## PROBLEM TO WORK ON
Edit the part of the rows that opens with the line containing "pose: elev=284.4 azim=153.7" and closes with the end of the rows, changing "dist" to "distance" and leaving everything else as it is. Give back only those lines, without the pictures.

## TASK INPUTS

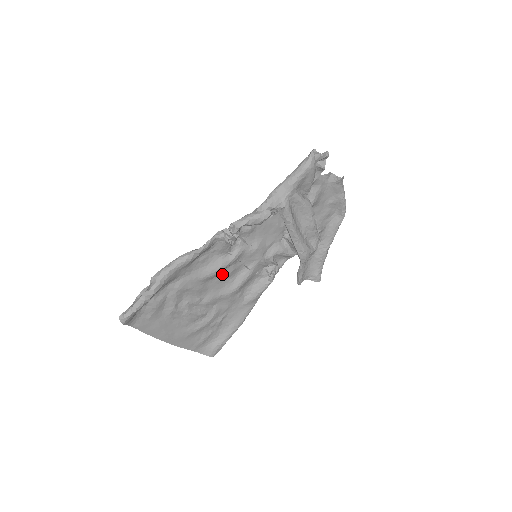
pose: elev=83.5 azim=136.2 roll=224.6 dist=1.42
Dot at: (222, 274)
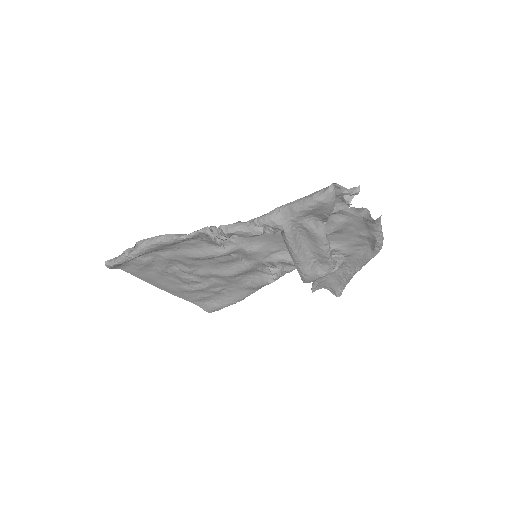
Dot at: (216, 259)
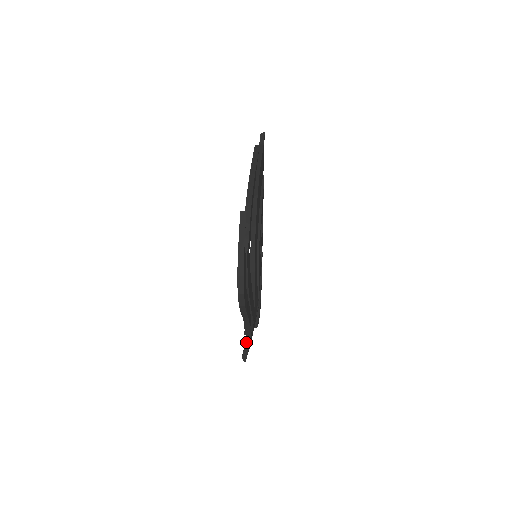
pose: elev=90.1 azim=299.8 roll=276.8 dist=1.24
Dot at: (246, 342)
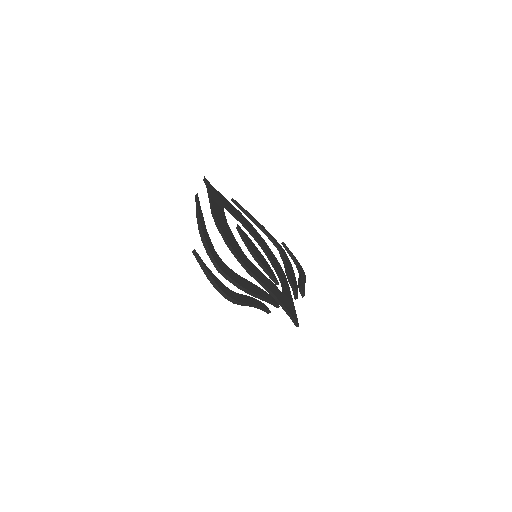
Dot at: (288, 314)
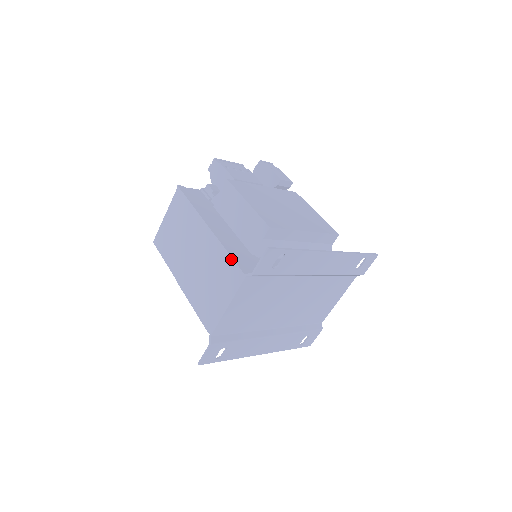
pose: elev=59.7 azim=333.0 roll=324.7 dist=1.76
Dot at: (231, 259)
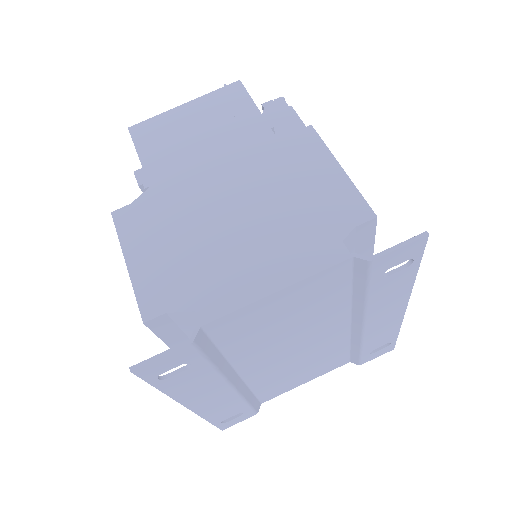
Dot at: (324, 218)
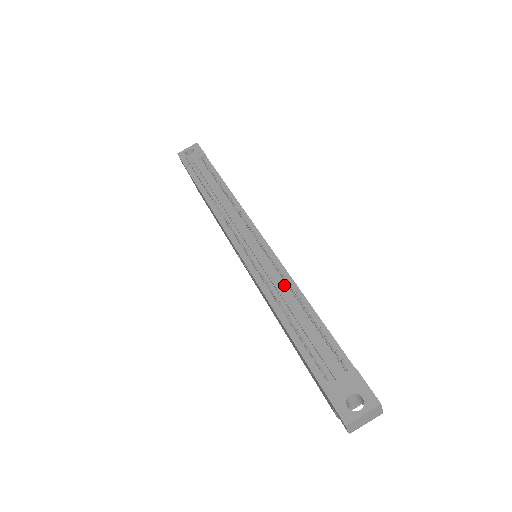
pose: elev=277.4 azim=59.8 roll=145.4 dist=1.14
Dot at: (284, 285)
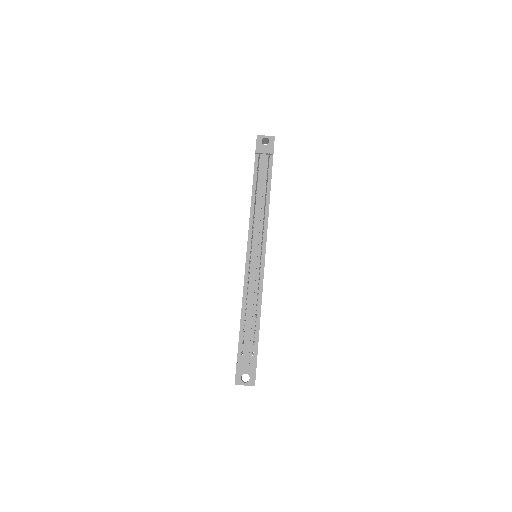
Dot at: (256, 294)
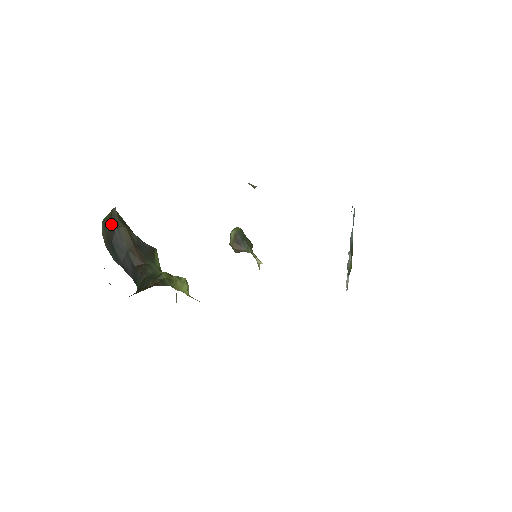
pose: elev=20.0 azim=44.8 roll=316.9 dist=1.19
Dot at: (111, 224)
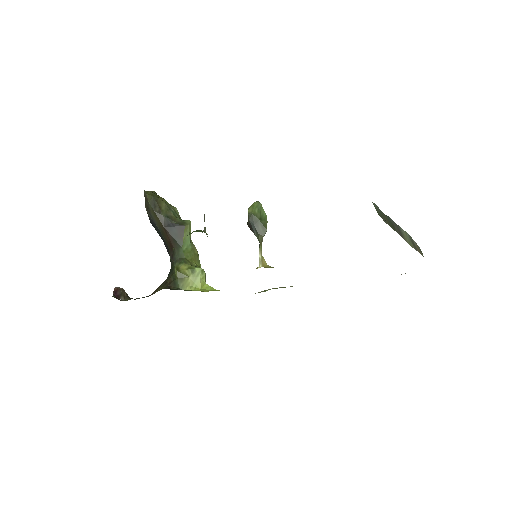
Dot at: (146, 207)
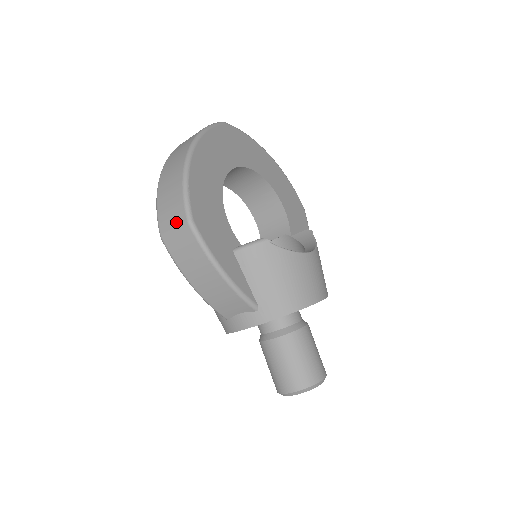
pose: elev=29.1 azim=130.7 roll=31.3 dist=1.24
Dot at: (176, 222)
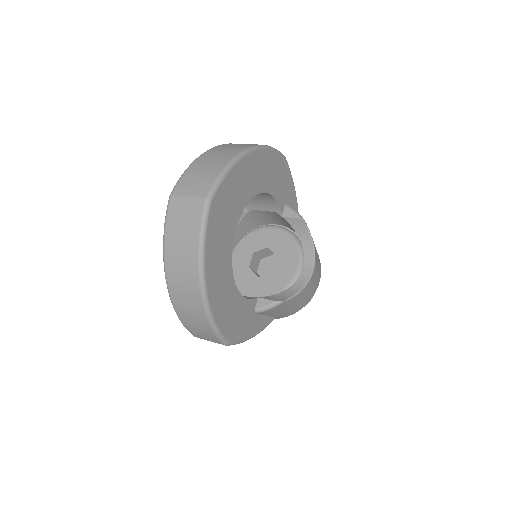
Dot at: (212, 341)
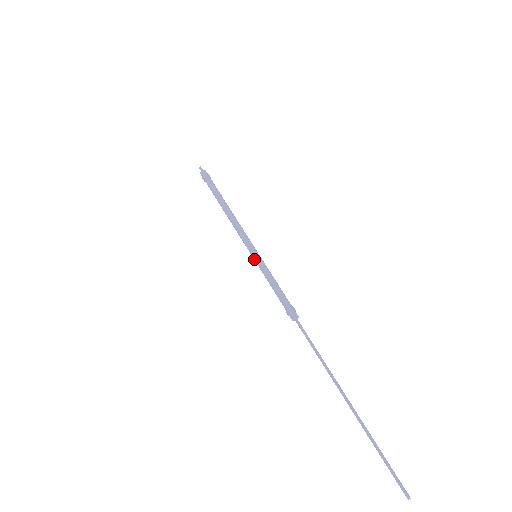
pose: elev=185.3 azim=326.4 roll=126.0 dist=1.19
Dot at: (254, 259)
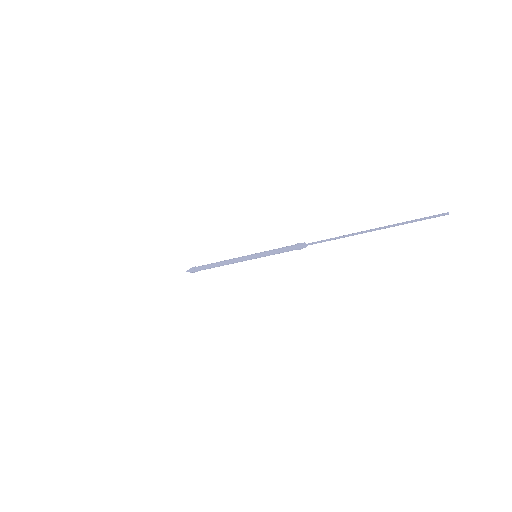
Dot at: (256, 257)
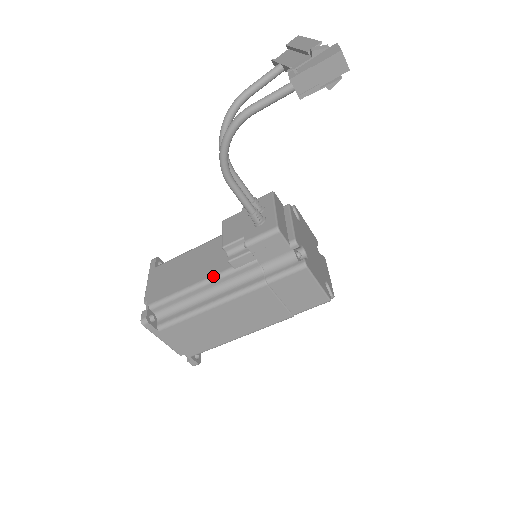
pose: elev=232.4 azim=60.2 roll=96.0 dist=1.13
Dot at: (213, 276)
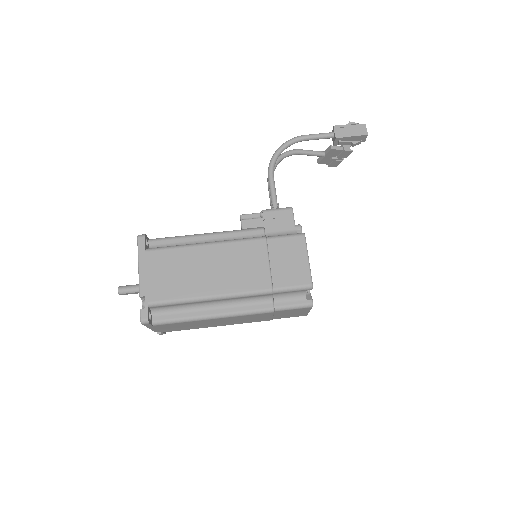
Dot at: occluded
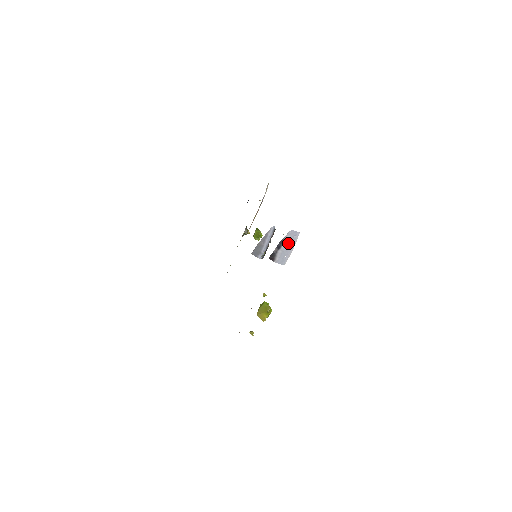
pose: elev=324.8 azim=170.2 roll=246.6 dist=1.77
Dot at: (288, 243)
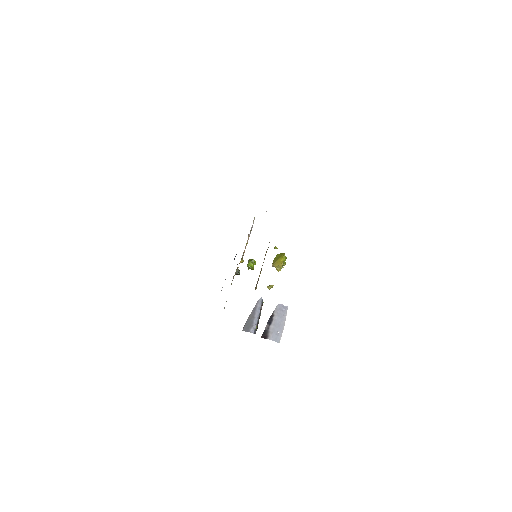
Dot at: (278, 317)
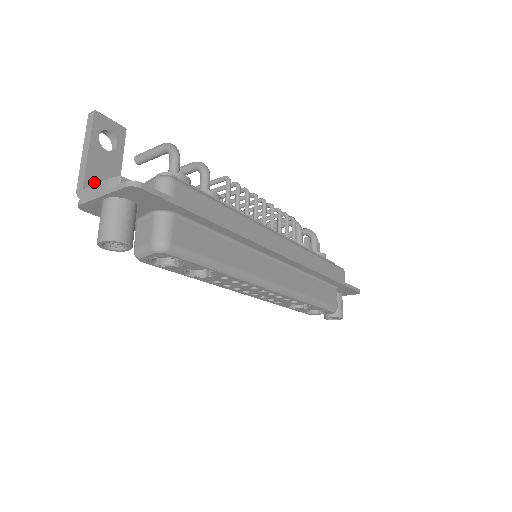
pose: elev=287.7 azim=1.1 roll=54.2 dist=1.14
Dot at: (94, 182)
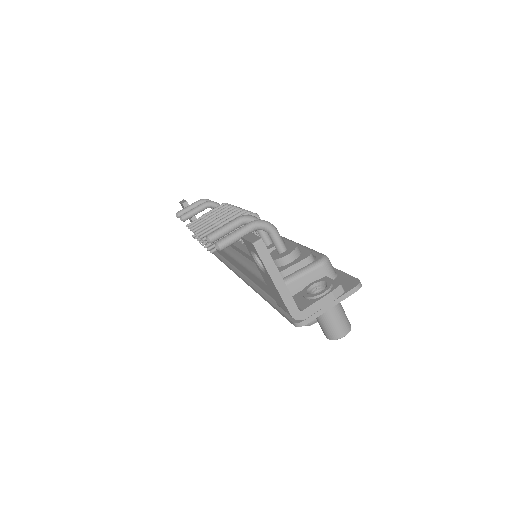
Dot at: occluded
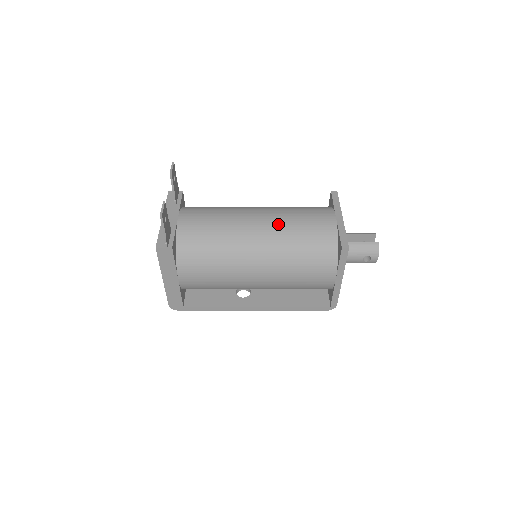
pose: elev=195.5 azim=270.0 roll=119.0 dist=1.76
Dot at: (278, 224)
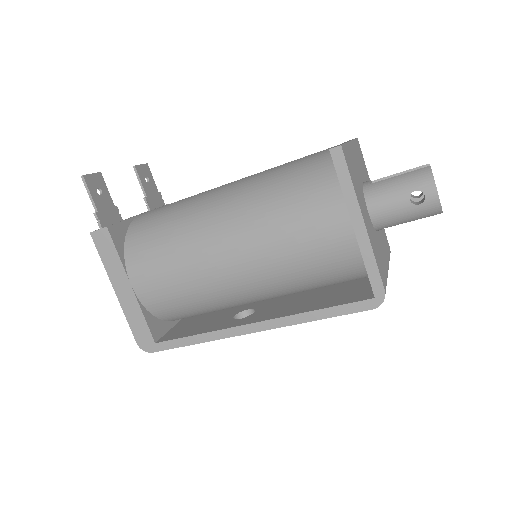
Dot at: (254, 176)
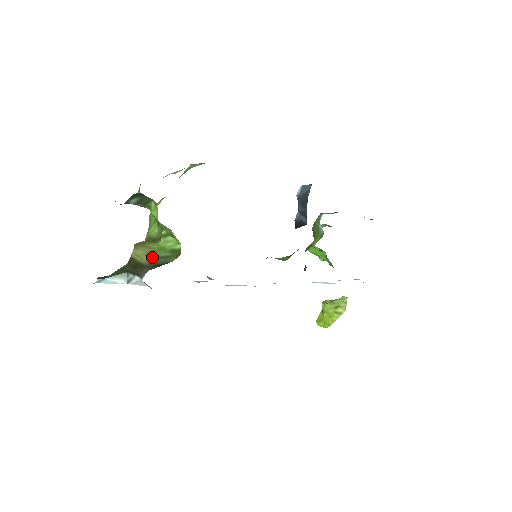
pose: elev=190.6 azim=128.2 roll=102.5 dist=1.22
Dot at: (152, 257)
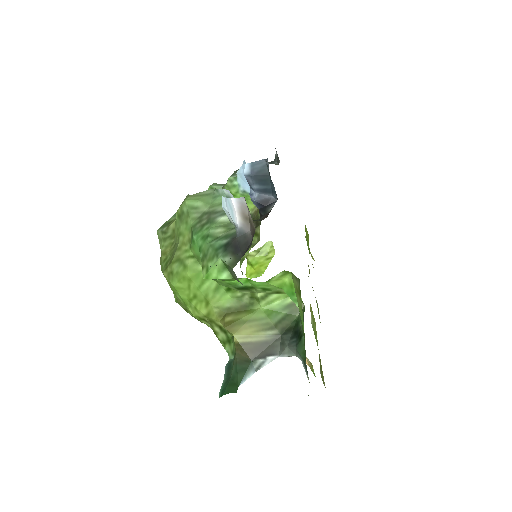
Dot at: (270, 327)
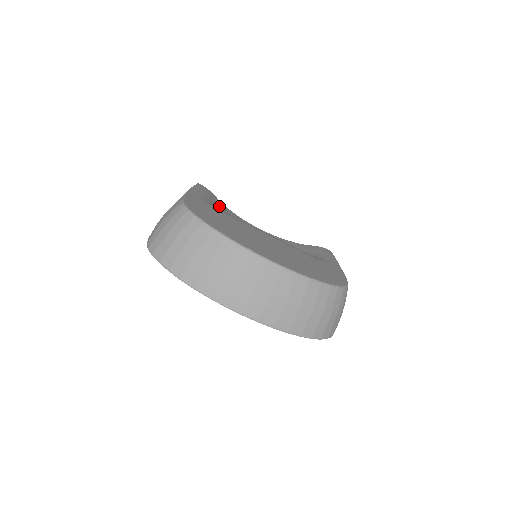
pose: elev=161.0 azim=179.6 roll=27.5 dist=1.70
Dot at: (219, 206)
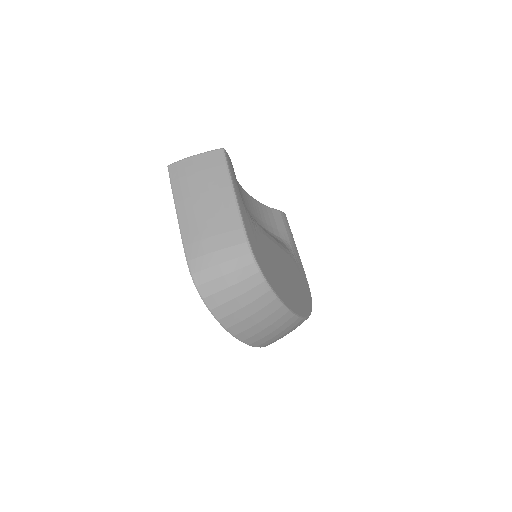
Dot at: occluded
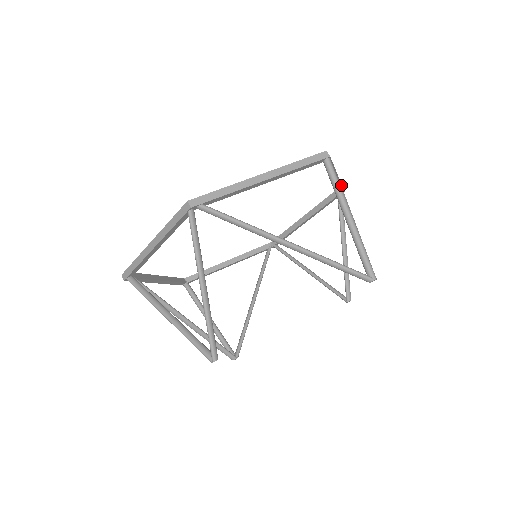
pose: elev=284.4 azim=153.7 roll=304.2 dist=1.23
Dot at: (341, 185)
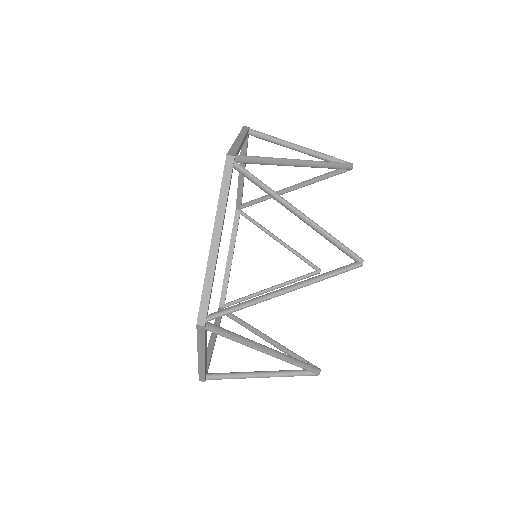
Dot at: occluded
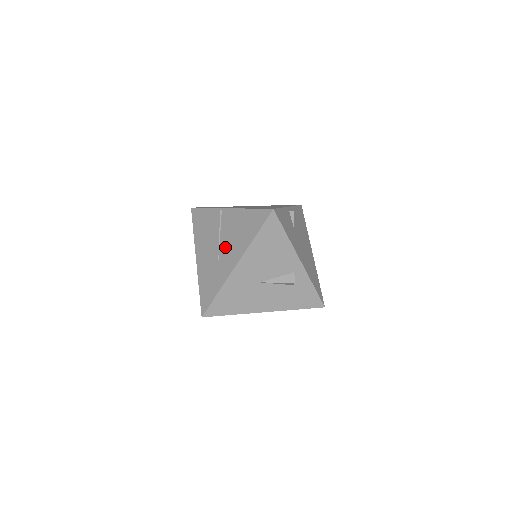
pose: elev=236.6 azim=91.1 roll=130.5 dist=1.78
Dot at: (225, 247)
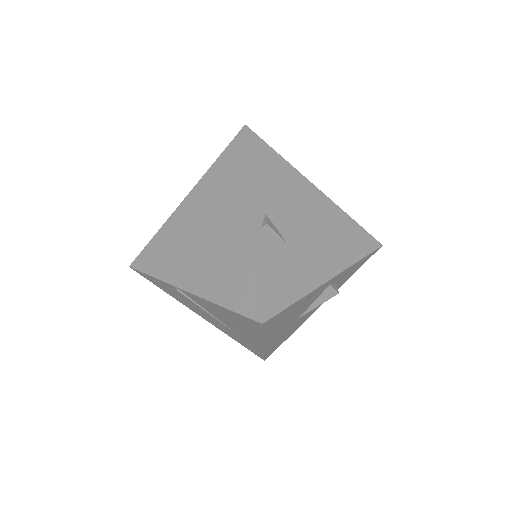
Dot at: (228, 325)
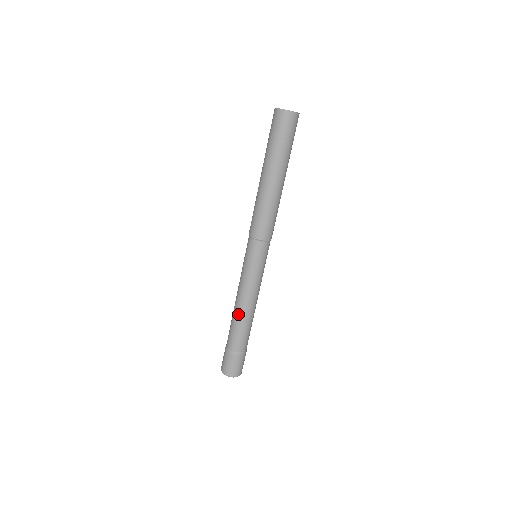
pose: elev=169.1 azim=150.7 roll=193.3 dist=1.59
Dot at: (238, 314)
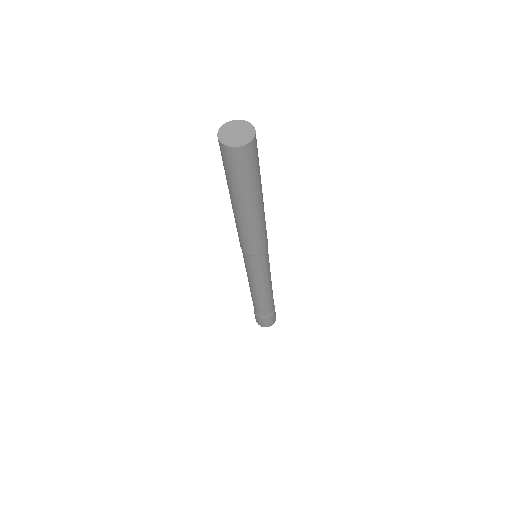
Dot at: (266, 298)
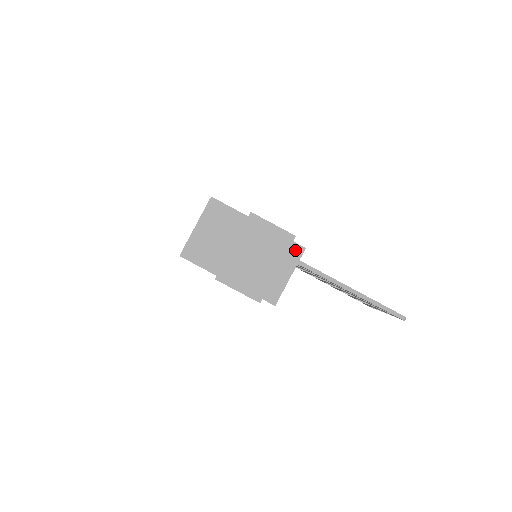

## OUTPUT OF THE TASK
pose: elev=284.4 azim=153.7 roll=304.2 distance=1.23
Dot at: (341, 185)
Dot at: occluded
pose: elev=236.6 azim=91.1 roll=130.5 distance=1.78
Dot at: (225, 247)
Dot at: (228, 325)
pose: elev=169.1 azim=150.7 roll=193.3 distance=1.59
Dot at: (238, 314)
Dot at: (266, 298)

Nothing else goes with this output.